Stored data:
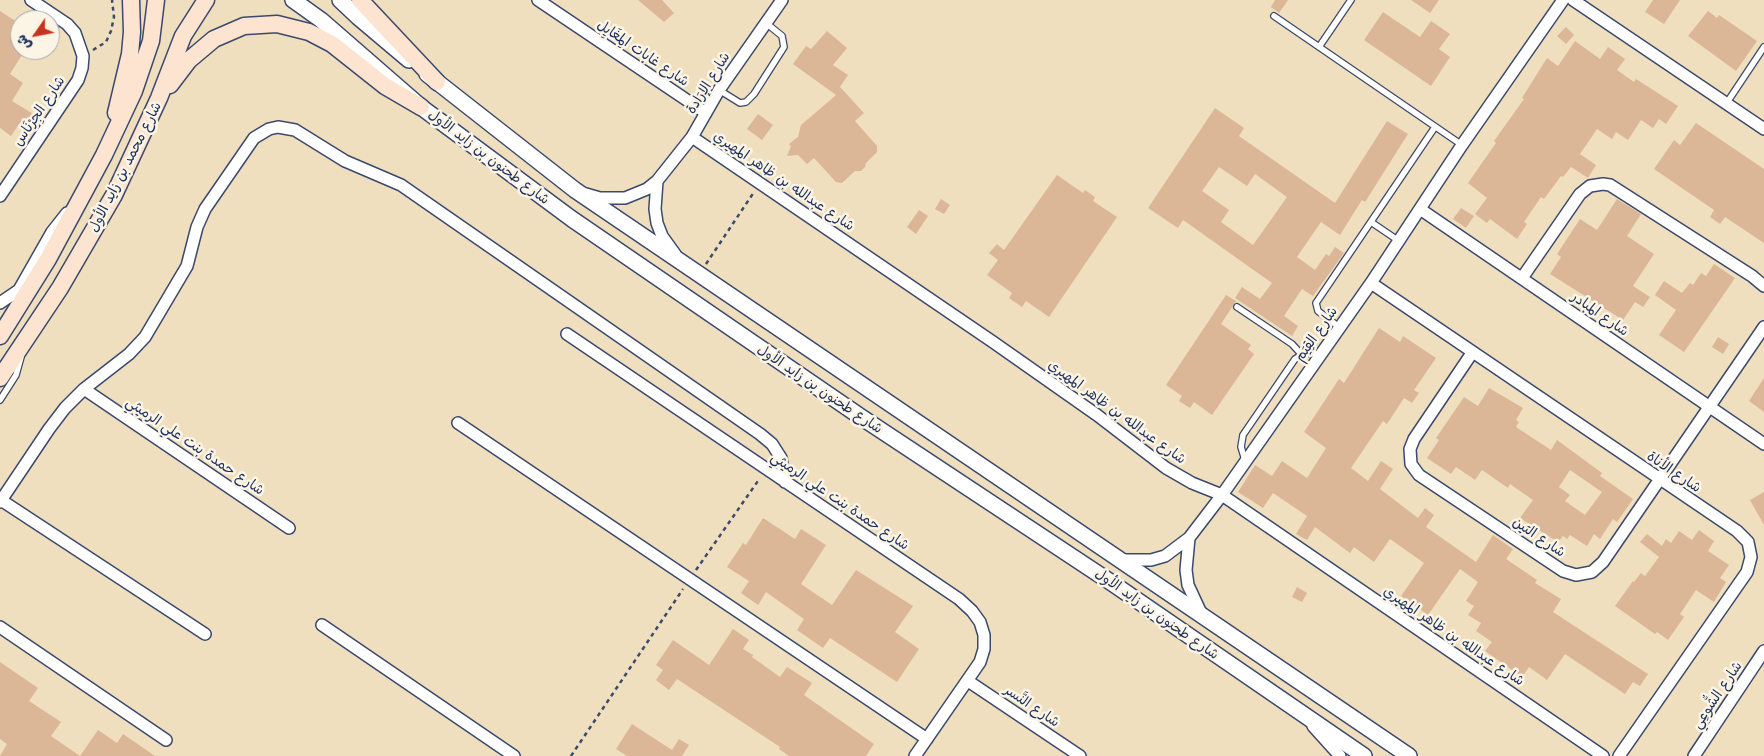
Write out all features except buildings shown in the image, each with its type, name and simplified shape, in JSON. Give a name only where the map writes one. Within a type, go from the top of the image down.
[{"type":"main road","points":[[108,146],[130,54],[132,32],[131,0]]},
{"type":"main road","name":"شارع محمد بن زايد الأول","points":[[0,336],[48,259],[108,146],[141,75],[151,42],[156,0]]},
{"type":"main road","name":"شارع محمد بن زايد الأول","points":[[0,378],[60,288],[114,195],[159,98],[183,36],[206,0]]},
{"type":"main road","points":[[360,0],[437,82]]},
{"type":"main road","points":[[159,98],[189,60],[214,39],[244,26],[277,24],[309,32],[332,44],[386,86],[422,106]]},
{"type":"street","points":[[31,0],[67,24],[80,44],[83,56]]},
{"type":"street","name":"شارع طحنون بن زايد الأول","points":[[293,0],[321,20],[422,106],[572,219],[756,346],[1112,583],[1364,756]]},
{"type":"street","name":"شارع طحنون بن زايد الأول","points":[[340,0],[378,35],[575,190],[700,273],[1409,756]]},
{"type":"street","name":"شارع غابات المِغَايِل","points":[[538,0],[706,113]]},
{"type":"street","name":"شارع الإرَادة","points":[[575,190],[600,198],[625,198],[647,189],[657,181],[692,137],[719,90],[782,0]]},
{"type":"street","name":"شارع القِيَم","points":[[1121,560],[1136,561],[1158,558],[1178,548],[1190,538],[1371,283],[1462,145],[1563,0]]},
{"type":"street","points":[[1573,0],[1764,129]]},
{"type":"street","name":"شارع الجِرْنَاس","points":[[0,196],[78,80],[83,56]]},
{"type":"street","points":[[205,634],[1,501],[48,429],[84,389],[125,358],[145,337],[187,266],[192,253],[197,227],[205,209],[254,138],[269,129],[287,127],[303,134],[345,161],[388,178],[407,188],[760,434],[772,444],[781,458],[785,482]]},
{"type":"street","name":"شارع عبدالله بن ظاهر المهيري","points":[[692,137],[993,342],[1097,415],[1166,468],[1192,483],[1222,495],[1603,756]]},
{"type":"street","points":[[657,181],[655,210],[657,223],[662,236],[679,259]]},
{"type":"street","points":[[1522,278],[1580,194],[1590,186],[1603,184],[1618,190],[1752,276],[1764,286]]},
{"type":"street","points":[[0,303],[9,299],[18,290],[52,232],[78,201]]},
{"type":"street","name":"شارع المبادر","points":[[1420,209],[1764,444]]},
{"type":"street","name":"شارع الأناة","points":[[1371,283],[1659,481],[1743,536],[1750,549],[1750,565],[1619,756]]},
{"type":"street","name":"شارع التين","points":[[1472,353],[1410,449],[1411,464],[1419,476],[1563,571],[1576,575],[1592,572],[1603,562],[1764,327]]},
{"type":"street","name":"شارع حمدة بنت علي الرميثي","points":[[567,334],[959,599],[972,611],[980,622],[984,649],[980,662],[915,756]]},
{"type":"street","name":"شارع حمدة بنت علي الرميثي","points":[[84,389],[289,528]]},
{"type":"street","points":[[458,423],[927,739]]},
{"type":"street","name":"شارع القِيَم","points":[[1190,538],[1186,554],[1187,577],[1194,600],[1201,614]]},
{"type":"street","points":[[322,625],[514,756]]},
{"type":"street","points":[[0,627],[166,740]]},
{"type":"street","name":"شارع الشُّوعِي","points":[[1694,756],[1764,651]]},
{"type":"street","name":"شارع النَّسر","points":[[968,681],[1080,756]]},
{"type":"street","points":[[1300,713],[1340,756]]},
{"type":"lane","points":[[1319,47],[1351,0]]},
{"type":"lane","points":[[1274,16],[1462,145]]},
{"type":"lane","points":[[719,90],[740,103],[746,102],[754,94],[784,47],[782,36],[766,23]]},
{"type":"lane","points":[[1726,104],[1764,47]]},
{"type":"lane","points":[[1339,327],[1318,311],[1316,303],[1435,127]]},
{"type":"lane","points":[[1371,222],[1399,241]]},
{"type":"lane","points":[[1237,307],[1292,344],[1302,355]]},
{"type":"lane","points":[[0,400],[16,375],[25,342]]},
{"type":"lane","points":[[1246,461],[1241,447],[1243,435],[1296,359],[1302,355],[1321,354]]},
{"type":"path","points":[[83,56],[106,42],[114,17],[112,0]]},
{"type":"path","points":[[700,273],[760,184]]},
{"type":"path","points":[[571,756],[766,469]]}]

About this exercise:
Please give the number of lines in the entries that contain the word "محمد", and nothing besides it.

Solution for this exercise:
2